Install the lifelines package to import the dataset

```
pip install lifelines
```
Import the datasets from the lifelines package along with ___cenroc___ package

```
import lifelines.datasets as data
from cenroc import cenROC

df_test = data.load_panel_test()

cenROC_test1 = cenROC(Y=df_test['t'], M=df_test['var2'], censor=df_test['E'],
                     t=3, U=None, h=None, bw='NR', method="tra",
                     ktype="normal", ktype1="normal", B=3, alpha=0.05)

print(cenROC_test1.ROC())
```
Output

```
0.110795
0.180722
0.212862
0.235690
0.253942
0.269407
0.282974
0.295154
0.306269
0.316538
0.326117
...
```

```
cenROC_test2 = cenROC(Y=df_test['t'], M=df_test['var1'], censor=df_test['E'],
                                    t=2, U=None, h=None, bw=0.1, method="untra",
                                    ktype="epanechnikov", ktype1="normal", B=2, alpha=0.05)

print(cenROC_test2.AUC())
```

Output

```
0.6742424242424243
```

Due to the stochastic nature of bootstraping the graphs will be different each time.
We can set seed to produce the same result for demonstartion purposes.

```
import numpy as np
np.random.seed(3)
cenROC_test1.plot()

```

Output

!![output_example](https://user-images.githubusercontent.com/48184866/183537148-d11d7333-47ca-4d1e-a1af-a55ef1e85a97.png)


## Contributing

Please read [CONTRIBUTING.md](https://gist.github.com/PurpleBooth/b24679402957c63ec426) for details on our code of conduct, and the process for submitting pull requests to us.

## Versioning

We use [SemVer](http://semver.org/) for versioning.

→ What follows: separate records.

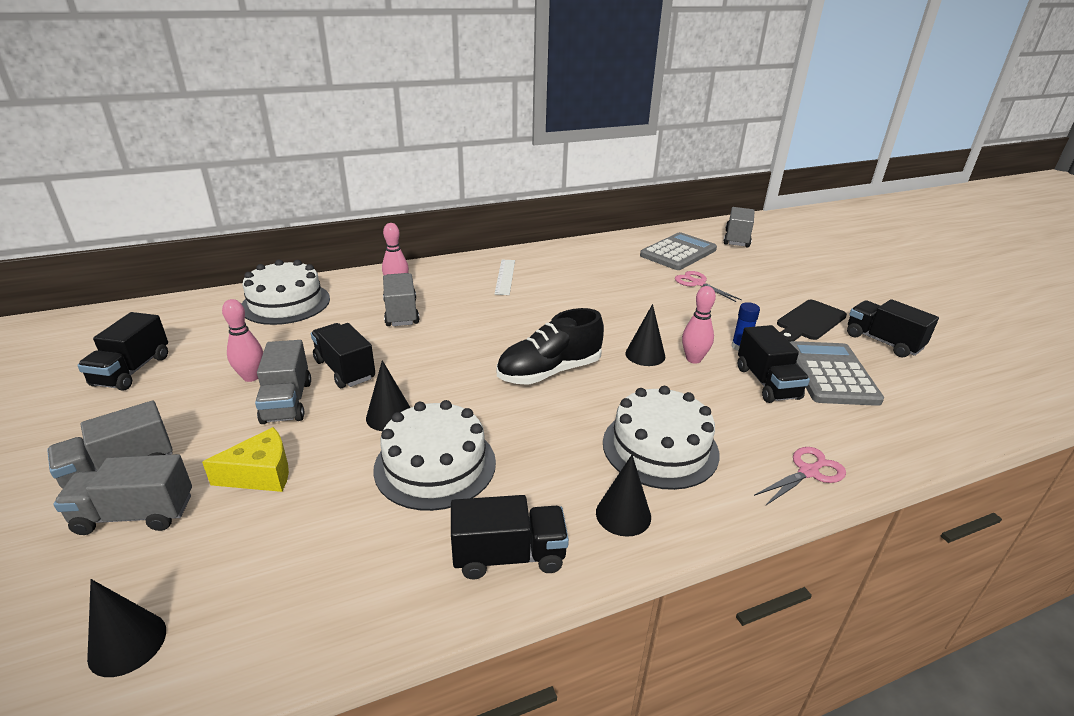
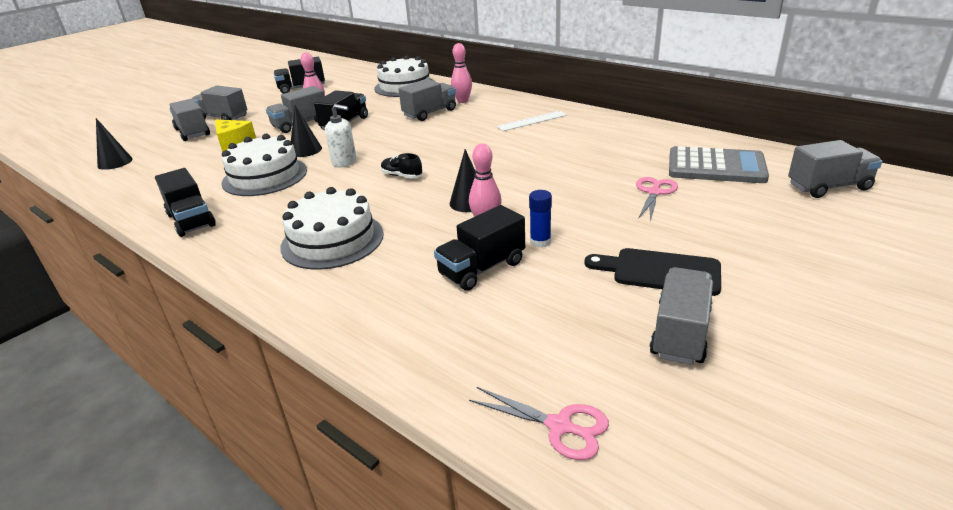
camera: 65 degrees right, 0 degrees up
black shoe [496,308,604,385] -> black shoe [381,153,423,178], size x0.49
black cone [596,455,651,537] -> none
pink scissors [754,447,846,506] -> pink scissors moved to [469,387,609,460]
grey calculator [790,341,884,406] -> none
black truck [847,299,939,357] -> grey truck [649,267,713,365]
none -> white soap dispenser [325,104,357,168]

For the versions available, see the [tags on this repository](https://github.com/your/project/tags). 

## Authors

This package was developed by **plaindata.ai** 

* **Yury Moskaltsov** - *Initial programming and package building* - [YuryMoskaltsov](https://github.com/YuryMoskaltsov)
* **Miguel Pereira** - *Mathematical analysis and implementation, project oversight* - [miguelmspereira](https://github.com/miguelmspereira)

## License

This project is licensed under the MIT License - see the [LICENSE.md](LICENSE.md) file for details

## Acknowledgments

* Kassu Mehari Beyene, Catholic University of Louvain. <kasu.beyene@uclouvain.be> - author of the cenROC R Package
* Anouar El Ghouch, Catholic University of Louvain. <anouar.elghouch@uclouvain.be> - author of the cenROC R Package

## References

* Beyene KM, El Ghouch A. Time-dependent ROC curve estimation for interval-censored data. Biom J. 2022 May 6. doi: 10.1002/bimj.202000382. PMID: 35523738.
* cenROC R package: . FYI the package is no longer on CRAN (according to the repo: *Archived on 2022-04-25 as email to the maintainer was undeliverable.*). The archived versions can be downloaded here: https://cran.r-project.org/src/contrib/Archive/cenROC/

## Improvements to be made/Planned additional features

* There is a slight discrepancy in the optimal cutpoint metric based on the Youden index obtained here and the one obtained using the cenROC package in R. This is due to a discrepancy in the interpolation functions scipy.interpolate.interp1d() in Python and approx() in R. This should be tested more thoroughly to achieve identical results. The other metrics were compared with the R output and there are no differences.
* Add a function that calculates the optimal cutpoint for a continuous variables based on the log-rank test (akin to the survminer::survcutpoint function that exists in R).
* Let us know of other functions that would be useful additions.